- DATA RECORDS:
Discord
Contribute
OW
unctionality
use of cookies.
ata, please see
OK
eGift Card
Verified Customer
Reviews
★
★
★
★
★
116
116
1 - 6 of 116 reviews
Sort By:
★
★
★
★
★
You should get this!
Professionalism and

- WORK INSTRUCTIONS: Every entry must be retyped in full, exactly as given.

- PROBLEM SOLUTION:
Discord
Contribute
OW
unctionality
use of cookies.
ata, please see
OK
eGift Card
Verified Customer
Reviews
★
★
★
★
★
116
116
1 - 6 of 116 reviews
Sort By:
★
★
★
★
★
You should get this!
Professionalism and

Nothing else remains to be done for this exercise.